About 50 companies were affected by a major security breach at email service provider Epsilon Interactive that caused many US corporations to warn their customers of online attacks Monday.

Epsilon first warned of the incident Friday, saying that someone had got into company systems and obtained email addresses and names belonging to some of its customers. But it wasn't immediately clear how many of its 2,500 clients were at risk. Epsilon is still being tight-lipped about the problem, but it has now given a clearer picture of how many companies are affected.

In a brief statement posted to Epsilon's website Monday, the company said that "approximately two percent of total clients" - about 50 businesses - were hit.

Customers of many of these businesses, which include Target, Citigroup, Tivo and Walgreens, woke up Monday to email warnings, telling them that their email addresses had been stolen and that spam or malicious messages could be coming their way. But so far, Epsilon has refused to provide a detailed list of all companies that were affected.

Companies hire Epsilon to send out a total of more than 40 billion messages on their behalf each year.

With millions of addresses thought to have been stolen, the problem may be worse than many people realize, security experts said Monday.

That's because once scammers know their victims' names and email addresses, along with the companies that they do business with, they can craft very targeted "spear-phishing" email attacks that try to trick victims into revealing more sensitive information such as passwords or account numbers.

"Everybody is downplaying it by saying, 'at least they didn't get financial information'. Well that's true, but what they did get was enough to potentially get financial information [in a phishing attack]," said Neil Schwartzman, executive director with the Coalition Against Unsolicited Commercial Email, a consumer advocacy group based in Montreal.

The IDG News Service has confirmed that the following companies have warned customers about the breach.
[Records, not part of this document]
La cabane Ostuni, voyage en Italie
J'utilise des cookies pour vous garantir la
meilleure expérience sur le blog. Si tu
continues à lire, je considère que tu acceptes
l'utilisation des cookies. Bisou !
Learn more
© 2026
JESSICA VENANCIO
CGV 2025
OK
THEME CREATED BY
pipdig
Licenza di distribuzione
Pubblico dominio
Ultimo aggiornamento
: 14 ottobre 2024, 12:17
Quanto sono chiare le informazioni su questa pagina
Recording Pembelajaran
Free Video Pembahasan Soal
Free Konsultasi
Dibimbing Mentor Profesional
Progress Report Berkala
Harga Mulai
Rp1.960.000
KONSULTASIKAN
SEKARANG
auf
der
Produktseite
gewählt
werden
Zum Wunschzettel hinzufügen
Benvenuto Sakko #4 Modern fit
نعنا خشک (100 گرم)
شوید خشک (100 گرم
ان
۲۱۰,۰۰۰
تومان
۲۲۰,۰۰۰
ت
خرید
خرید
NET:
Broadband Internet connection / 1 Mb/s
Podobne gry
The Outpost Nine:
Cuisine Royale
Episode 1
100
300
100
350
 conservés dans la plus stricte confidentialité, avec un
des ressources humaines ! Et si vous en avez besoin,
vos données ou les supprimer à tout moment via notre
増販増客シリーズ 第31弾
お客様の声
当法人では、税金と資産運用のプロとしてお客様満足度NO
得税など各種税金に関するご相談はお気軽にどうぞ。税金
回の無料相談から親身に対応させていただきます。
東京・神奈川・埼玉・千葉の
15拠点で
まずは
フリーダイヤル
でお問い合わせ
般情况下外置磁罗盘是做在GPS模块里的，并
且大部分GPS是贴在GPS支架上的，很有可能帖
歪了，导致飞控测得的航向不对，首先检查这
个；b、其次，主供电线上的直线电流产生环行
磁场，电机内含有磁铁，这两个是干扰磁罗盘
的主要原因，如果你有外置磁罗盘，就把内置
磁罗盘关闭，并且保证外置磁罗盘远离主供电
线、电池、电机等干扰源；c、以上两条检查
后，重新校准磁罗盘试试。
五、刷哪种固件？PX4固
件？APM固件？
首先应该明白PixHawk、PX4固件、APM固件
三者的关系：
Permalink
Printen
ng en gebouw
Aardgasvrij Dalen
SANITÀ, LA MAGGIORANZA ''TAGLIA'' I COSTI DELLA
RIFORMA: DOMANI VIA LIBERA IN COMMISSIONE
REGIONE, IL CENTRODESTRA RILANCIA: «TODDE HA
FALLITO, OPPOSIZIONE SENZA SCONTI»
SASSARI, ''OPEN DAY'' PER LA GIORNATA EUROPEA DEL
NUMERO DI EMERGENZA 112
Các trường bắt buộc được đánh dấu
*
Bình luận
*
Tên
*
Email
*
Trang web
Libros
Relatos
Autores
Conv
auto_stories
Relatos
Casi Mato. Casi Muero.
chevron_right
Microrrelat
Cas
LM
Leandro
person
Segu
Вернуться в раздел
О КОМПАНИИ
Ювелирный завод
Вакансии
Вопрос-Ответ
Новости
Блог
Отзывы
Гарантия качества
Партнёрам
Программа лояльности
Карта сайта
Because Epsilon is often engaged by business units within these firms, not everyone who does business with these companies has had their email address stolen.

AbeBooks

Ameriprise Financial

Barclays Bank

Best Buy

Brookstone

Citibank

Disney Destinations

Hilton Worldwide

JP Morgan Chase

Kroger

Lacoste

Marriott International

McKinsey Quarterly

New York & Company

Robert Half

Target

Tivo


Epsilon email security breach hits 50 clients - Techworld.com


----------



## sobeit (Nov 11, 2007)

I wonder if we are getting the whole story...

I guess for the time being, if you get any emails from any company you do online business with, whether or not it is on the list, it would be best not to click on any links in the email. Just access the company through your browser. You can also just log into your accounts and change the email address then ignore any emails to your old account.


----------